Stored entries:
◆ ◆ ◆

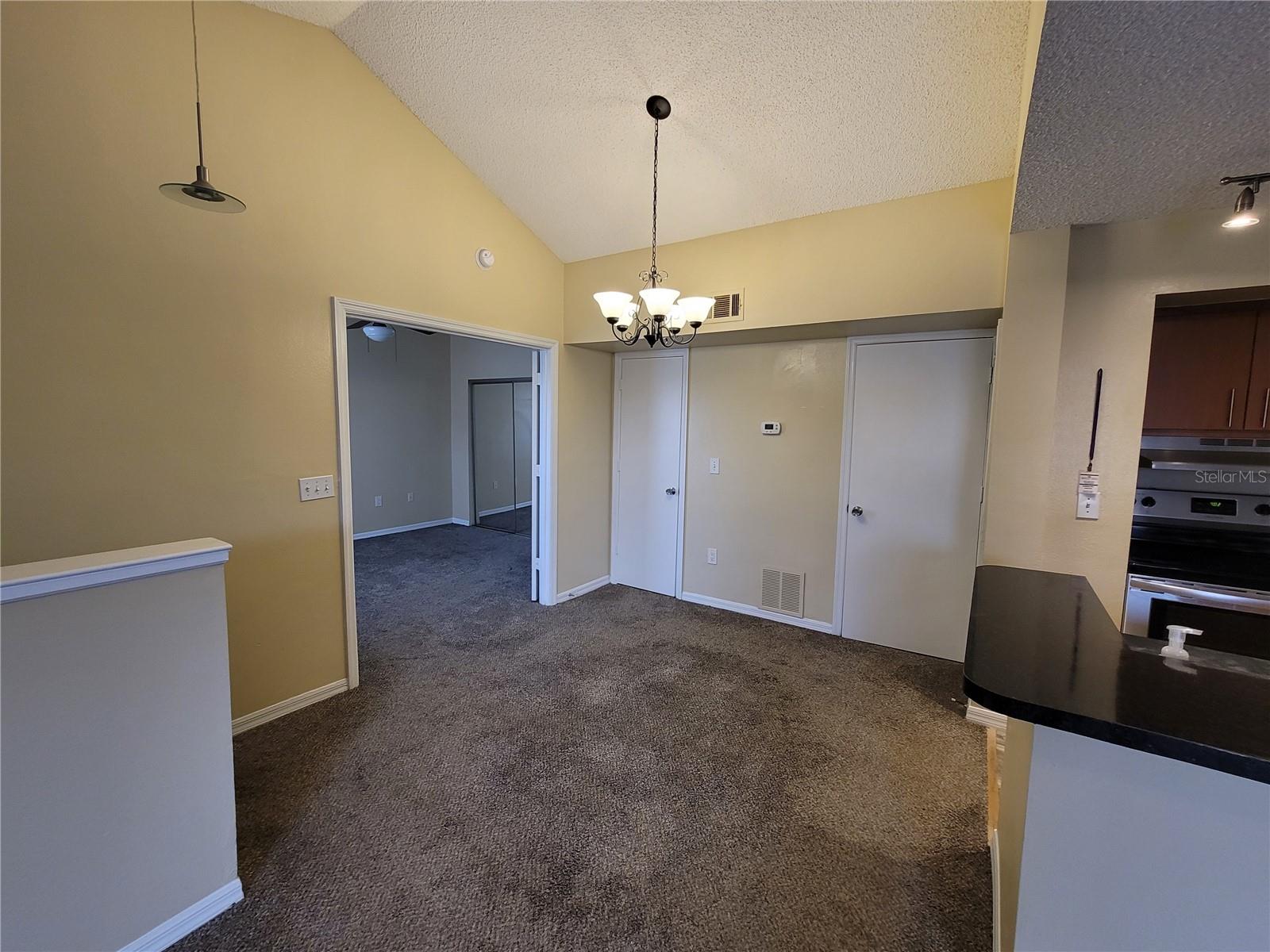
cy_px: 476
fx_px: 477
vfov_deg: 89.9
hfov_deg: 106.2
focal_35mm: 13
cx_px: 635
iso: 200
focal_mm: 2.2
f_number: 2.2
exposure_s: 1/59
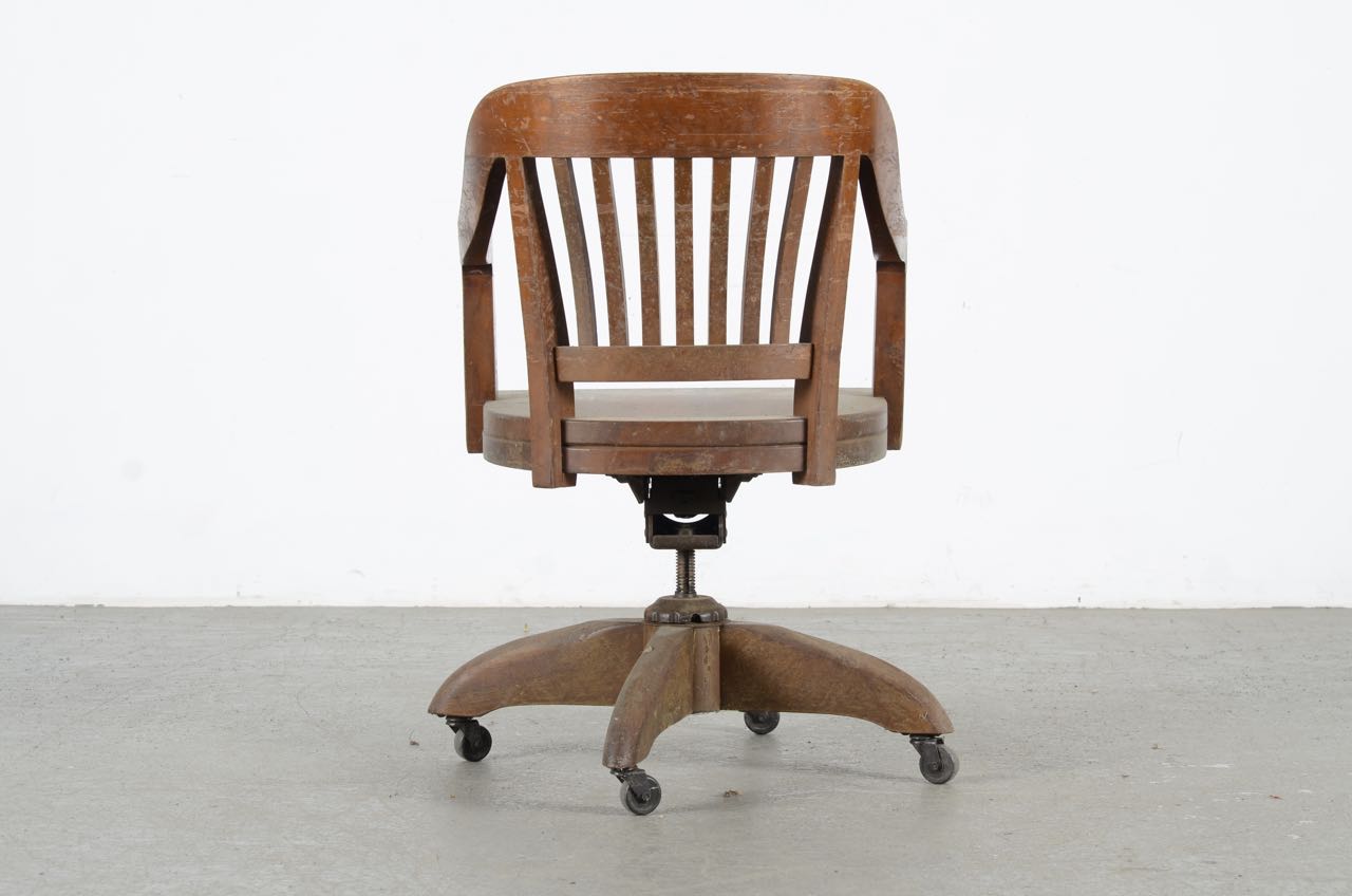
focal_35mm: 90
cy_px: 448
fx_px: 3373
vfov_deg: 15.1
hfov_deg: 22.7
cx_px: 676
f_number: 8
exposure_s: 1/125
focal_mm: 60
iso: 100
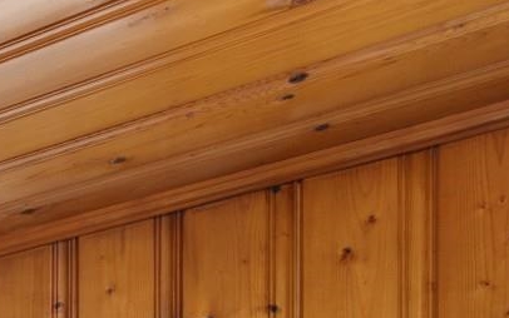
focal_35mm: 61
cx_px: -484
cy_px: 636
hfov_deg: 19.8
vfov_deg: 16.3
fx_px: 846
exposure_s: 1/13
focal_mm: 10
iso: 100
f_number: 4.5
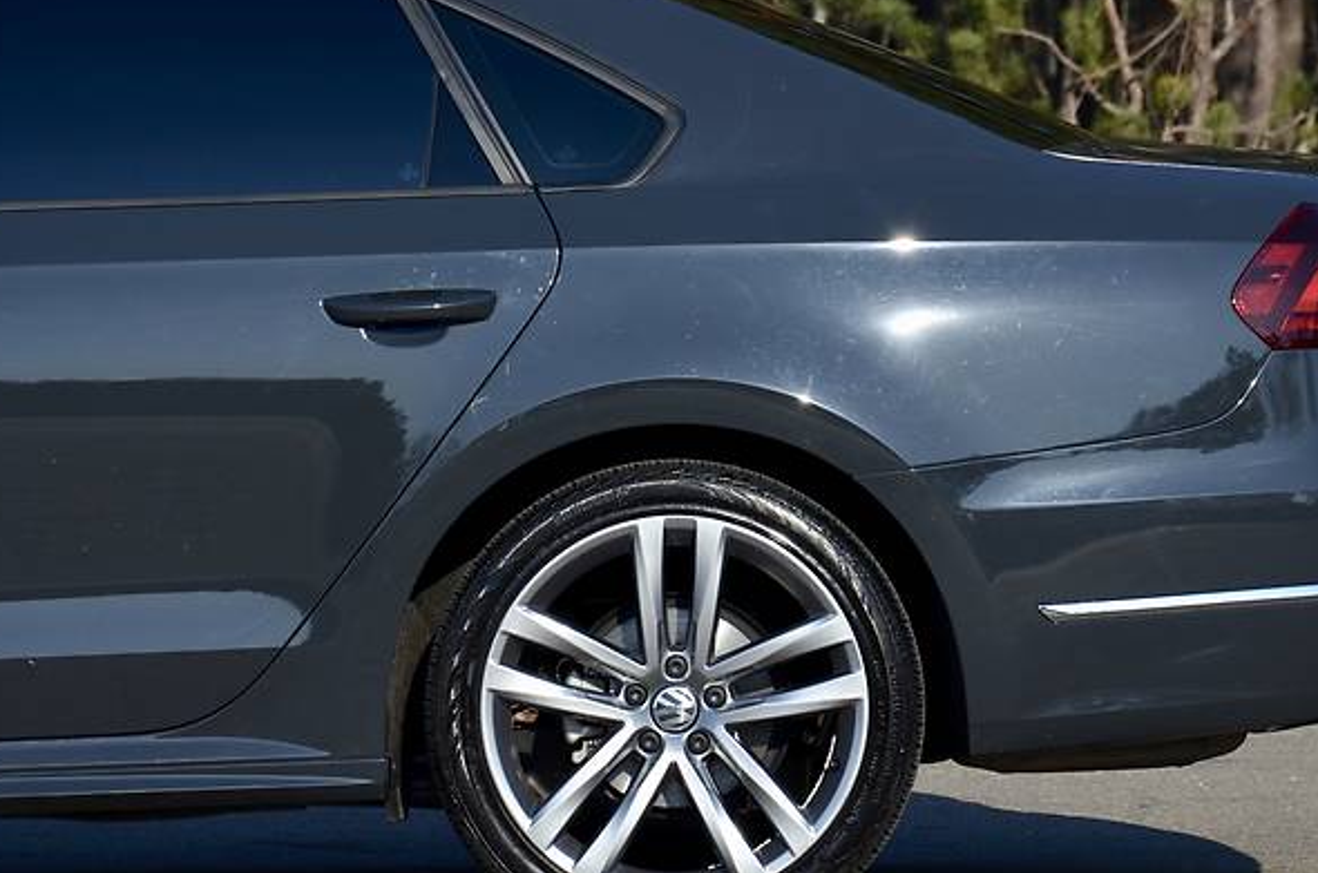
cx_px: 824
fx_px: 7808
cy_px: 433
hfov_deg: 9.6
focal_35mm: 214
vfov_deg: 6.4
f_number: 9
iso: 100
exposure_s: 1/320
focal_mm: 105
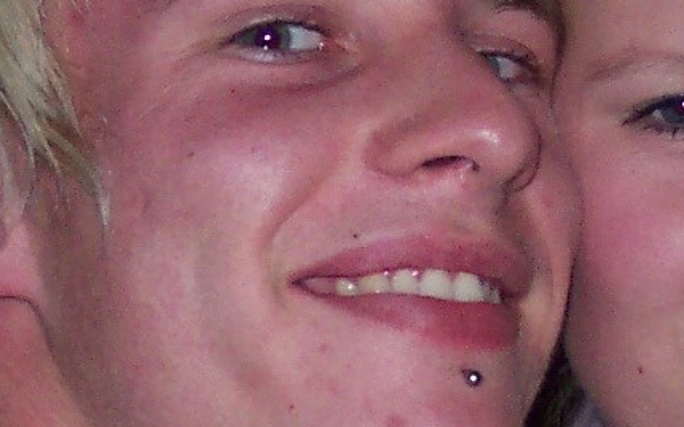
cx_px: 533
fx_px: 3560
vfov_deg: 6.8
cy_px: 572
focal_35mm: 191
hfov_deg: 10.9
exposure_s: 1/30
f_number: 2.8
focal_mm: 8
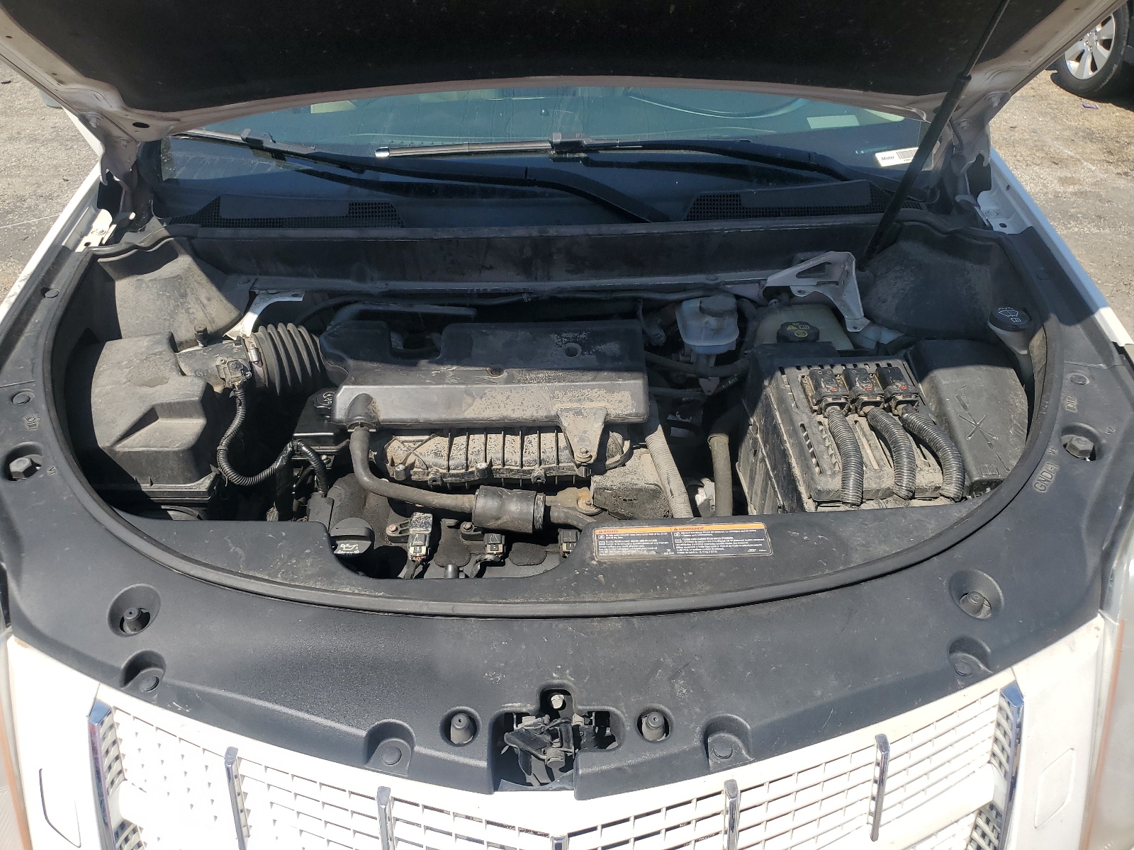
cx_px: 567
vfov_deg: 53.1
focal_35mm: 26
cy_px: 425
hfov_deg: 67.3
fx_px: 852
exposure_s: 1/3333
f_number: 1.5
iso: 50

◆ ◆ ◆

Set down every entry above verbatim, without pictures.

cy_px: 476
fx_px: 477
vfov_deg: 89.9
hfov_deg: 106.2
focal_35mm: 13
cx_px: 635
iso: 200
focal_mm: 2.2
f_number: 2.2
exposure_s: 1/59
focal_35mm: 90
cy_px: 448
fx_px: 3373
vfov_deg: 15.1
hfov_deg: 22.7
cx_px: 676
f_number: 8
exposure_s: 1/125
focal_mm: 60
iso: 100
focal_35mm: 61
cx_px: -484
cy_px: 636
hfov_deg: 19.8
vfov_deg: 16.3
fx_px: 846
exposure_s: 1/13
focal_mm: 10
iso: 100
f_number: 4.5
cx_px: 824
fx_px: 7808
cy_px: 433
hfov_deg: 9.6
focal_35mm: 214
vfov_deg: 6.4
f_number: 9
iso: 100
exposure_s: 1/320
focal_mm: 105
cx_px: 533
fx_px: 3560
vfov_deg: 6.8
cy_px: 572
focal_35mm: 191
hfov_deg: 10.9
exposure_s: 1/30
f_number: 2.8
focal_mm: 8
cx_px: 567
vfov_deg: 53.1
focal_35mm: 26
cy_px: 425
hfov_deg: 67.3
fx_px: 852
exposure_s: 1/3333
f_number: 1.5
iso: 50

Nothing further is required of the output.